Selon Ramzan Kadyrov, l'acte terroriste que les frères Tsarnaev ont organisé lors du marathon de Boston en 2013 n'a rien à voir avec la République tchétchène.

    - Quant aux Tsarnaev-originaires de la République tchétchène, ils sont les élèves de la société américaine, - a déclaré le Chef de la région. - Ils ont grandi là-bas, ce sont des citoyens américains. Ils nous n'ont aucun rapport avec. Nous avons eu des milliers de ces attentats en République. Personne ne tournait pas l'attention. Au contraire, nous avons été accusés d'avoir mené une lutte acharnée contre le terrorisme et l'extrémisme.

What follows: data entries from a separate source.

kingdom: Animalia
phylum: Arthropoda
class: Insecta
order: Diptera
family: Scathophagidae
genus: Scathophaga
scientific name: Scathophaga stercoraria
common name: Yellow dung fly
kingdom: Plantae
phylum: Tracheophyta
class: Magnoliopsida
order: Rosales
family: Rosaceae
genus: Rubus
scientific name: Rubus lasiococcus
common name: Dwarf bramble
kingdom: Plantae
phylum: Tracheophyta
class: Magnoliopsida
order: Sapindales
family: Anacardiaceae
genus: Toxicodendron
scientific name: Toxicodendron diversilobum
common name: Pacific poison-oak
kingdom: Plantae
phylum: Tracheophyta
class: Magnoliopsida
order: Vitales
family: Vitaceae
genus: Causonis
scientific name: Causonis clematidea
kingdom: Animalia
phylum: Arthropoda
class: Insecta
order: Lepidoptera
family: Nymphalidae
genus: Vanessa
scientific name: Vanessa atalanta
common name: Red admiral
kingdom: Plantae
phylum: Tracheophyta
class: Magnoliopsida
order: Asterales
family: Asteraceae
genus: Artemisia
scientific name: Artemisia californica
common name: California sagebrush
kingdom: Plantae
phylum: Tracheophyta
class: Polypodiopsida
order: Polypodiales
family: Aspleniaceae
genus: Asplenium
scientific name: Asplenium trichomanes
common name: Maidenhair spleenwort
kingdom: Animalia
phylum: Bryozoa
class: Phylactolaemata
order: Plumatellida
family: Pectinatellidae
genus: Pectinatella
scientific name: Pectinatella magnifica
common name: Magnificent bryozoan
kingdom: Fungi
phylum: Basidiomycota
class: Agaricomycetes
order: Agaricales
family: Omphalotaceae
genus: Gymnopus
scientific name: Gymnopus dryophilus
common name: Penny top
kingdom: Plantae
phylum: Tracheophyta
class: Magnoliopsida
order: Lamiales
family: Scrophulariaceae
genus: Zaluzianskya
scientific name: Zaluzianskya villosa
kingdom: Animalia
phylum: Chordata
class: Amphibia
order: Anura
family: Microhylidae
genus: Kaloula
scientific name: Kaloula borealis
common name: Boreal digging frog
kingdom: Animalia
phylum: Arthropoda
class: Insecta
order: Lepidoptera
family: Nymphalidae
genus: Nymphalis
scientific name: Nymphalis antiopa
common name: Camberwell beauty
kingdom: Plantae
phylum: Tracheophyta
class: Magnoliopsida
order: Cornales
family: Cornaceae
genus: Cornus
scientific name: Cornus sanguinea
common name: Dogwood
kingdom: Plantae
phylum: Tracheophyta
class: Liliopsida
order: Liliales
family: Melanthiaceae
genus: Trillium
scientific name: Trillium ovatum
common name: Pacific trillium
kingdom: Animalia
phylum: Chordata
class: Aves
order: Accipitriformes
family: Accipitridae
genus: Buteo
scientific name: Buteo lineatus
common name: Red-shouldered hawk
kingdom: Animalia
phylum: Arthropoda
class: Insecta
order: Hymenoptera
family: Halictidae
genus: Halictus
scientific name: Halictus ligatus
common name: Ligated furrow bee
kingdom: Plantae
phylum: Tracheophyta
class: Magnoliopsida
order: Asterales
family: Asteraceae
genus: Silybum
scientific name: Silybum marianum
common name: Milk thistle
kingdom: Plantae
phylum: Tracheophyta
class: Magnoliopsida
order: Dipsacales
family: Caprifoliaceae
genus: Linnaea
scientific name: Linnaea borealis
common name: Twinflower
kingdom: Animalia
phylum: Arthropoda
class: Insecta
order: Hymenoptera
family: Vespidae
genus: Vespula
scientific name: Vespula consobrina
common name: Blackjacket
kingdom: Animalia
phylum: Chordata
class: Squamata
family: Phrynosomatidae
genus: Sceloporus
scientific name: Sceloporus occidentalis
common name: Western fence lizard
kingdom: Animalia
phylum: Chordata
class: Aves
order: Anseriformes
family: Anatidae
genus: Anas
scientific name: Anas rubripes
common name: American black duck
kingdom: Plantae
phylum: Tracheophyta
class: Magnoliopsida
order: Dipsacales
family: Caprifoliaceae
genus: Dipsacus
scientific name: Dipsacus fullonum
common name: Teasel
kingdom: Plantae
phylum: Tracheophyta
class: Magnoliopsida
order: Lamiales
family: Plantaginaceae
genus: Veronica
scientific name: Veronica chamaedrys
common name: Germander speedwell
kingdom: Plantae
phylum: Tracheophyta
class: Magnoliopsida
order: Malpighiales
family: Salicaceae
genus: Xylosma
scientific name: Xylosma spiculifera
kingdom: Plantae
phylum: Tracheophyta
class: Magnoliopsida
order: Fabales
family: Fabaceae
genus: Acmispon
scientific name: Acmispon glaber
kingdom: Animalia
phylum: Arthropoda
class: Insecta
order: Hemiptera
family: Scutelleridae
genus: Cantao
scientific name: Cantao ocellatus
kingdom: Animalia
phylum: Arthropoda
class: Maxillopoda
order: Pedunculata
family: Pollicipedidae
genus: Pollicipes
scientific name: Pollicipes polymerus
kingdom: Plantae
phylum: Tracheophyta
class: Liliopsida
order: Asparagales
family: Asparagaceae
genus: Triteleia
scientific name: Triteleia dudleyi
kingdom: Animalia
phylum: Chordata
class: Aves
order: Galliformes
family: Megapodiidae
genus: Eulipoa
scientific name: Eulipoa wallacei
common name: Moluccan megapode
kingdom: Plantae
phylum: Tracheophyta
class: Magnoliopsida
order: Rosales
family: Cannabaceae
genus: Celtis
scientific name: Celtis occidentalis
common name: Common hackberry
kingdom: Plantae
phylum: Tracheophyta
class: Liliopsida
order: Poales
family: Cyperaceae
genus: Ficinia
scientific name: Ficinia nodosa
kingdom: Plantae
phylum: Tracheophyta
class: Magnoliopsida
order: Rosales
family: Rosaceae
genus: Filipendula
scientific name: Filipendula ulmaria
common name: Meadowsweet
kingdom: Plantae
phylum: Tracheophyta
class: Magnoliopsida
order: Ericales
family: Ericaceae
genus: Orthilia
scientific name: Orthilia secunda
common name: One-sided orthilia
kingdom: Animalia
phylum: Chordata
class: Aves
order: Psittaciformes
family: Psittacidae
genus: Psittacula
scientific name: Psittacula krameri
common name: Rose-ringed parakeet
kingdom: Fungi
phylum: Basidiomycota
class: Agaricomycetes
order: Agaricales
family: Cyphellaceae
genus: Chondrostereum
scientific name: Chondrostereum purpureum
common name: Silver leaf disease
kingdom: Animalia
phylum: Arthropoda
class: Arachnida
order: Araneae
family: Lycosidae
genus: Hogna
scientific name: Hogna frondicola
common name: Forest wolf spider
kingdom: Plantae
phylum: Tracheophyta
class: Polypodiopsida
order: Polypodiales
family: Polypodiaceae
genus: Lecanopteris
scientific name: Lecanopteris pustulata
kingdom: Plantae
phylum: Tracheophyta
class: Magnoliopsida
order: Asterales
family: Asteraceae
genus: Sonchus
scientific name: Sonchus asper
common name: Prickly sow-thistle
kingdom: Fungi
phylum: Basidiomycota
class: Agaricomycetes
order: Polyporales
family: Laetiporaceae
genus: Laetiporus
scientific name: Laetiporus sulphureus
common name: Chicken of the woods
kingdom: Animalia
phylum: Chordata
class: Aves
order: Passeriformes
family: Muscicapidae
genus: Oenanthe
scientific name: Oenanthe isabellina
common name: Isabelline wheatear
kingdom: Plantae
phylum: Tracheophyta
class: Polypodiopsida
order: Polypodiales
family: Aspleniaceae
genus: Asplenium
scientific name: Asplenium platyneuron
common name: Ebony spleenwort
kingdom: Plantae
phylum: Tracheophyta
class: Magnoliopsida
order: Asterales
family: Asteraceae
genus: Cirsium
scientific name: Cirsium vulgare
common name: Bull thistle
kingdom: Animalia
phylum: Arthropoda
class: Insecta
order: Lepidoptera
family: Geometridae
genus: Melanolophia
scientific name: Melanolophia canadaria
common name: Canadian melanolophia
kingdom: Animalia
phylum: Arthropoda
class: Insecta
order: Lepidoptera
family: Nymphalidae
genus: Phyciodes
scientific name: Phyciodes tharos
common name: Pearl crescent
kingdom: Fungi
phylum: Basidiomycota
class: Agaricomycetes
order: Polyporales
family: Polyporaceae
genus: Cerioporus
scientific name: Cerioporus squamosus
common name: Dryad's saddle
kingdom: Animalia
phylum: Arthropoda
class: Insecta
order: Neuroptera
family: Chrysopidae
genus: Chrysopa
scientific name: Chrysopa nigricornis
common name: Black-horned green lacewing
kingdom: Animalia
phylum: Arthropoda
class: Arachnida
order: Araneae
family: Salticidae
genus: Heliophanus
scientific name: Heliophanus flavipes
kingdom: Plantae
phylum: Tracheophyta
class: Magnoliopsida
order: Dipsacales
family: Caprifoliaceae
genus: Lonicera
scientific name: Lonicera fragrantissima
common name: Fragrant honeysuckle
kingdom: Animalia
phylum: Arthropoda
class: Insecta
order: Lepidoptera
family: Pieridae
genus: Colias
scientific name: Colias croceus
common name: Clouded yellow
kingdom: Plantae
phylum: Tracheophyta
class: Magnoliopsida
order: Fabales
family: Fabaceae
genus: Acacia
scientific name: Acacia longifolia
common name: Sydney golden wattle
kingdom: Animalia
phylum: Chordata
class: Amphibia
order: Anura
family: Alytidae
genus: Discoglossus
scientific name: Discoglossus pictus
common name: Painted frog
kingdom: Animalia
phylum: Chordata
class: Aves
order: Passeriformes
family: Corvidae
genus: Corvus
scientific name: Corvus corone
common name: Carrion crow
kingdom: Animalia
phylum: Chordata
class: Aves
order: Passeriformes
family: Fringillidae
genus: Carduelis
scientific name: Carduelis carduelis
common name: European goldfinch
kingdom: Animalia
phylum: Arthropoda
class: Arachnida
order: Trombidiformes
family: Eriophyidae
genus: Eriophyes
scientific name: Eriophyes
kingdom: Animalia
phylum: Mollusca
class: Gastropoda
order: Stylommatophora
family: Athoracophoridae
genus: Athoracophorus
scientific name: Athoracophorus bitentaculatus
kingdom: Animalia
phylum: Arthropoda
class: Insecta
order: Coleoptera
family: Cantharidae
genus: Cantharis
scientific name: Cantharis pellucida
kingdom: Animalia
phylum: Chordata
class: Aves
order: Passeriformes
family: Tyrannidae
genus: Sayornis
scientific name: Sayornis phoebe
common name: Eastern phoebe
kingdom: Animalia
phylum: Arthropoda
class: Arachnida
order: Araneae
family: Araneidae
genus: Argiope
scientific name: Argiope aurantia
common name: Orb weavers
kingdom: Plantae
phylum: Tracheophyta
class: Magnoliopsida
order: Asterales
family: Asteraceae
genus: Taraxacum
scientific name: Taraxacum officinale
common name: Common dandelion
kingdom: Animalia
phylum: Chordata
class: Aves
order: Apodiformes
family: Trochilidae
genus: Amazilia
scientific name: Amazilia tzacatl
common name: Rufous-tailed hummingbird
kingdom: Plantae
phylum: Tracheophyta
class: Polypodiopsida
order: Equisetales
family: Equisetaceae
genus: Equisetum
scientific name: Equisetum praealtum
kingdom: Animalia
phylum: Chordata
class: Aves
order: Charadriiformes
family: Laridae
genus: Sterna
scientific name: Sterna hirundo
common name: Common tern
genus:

L'exemple de la barbare Karaulova (Alexandra Ivanova) indique la nécessité de renforcer le travail de l'état pour contrer les extrémistes sur Internet, estime Ramzan Kadyrov.

    - Tout le monde a un téléphone dans sa poche , et si vous allez sur [certains] sites - il y a dans votre poche l'idéologie du wahhabisme et des extrémistes. Par conséquent, [important] la lutte sur Internet pour que les enfants ne puissent pas trouver ces sites en toute sécurité et lire des conneries, nous devons travailler dessus , a-t-il déclaré.  Ce que karaulova a fait sur ces réseaux, c'est de notre faute, de nos régions, de nos États, nous ne travaillons pas bien.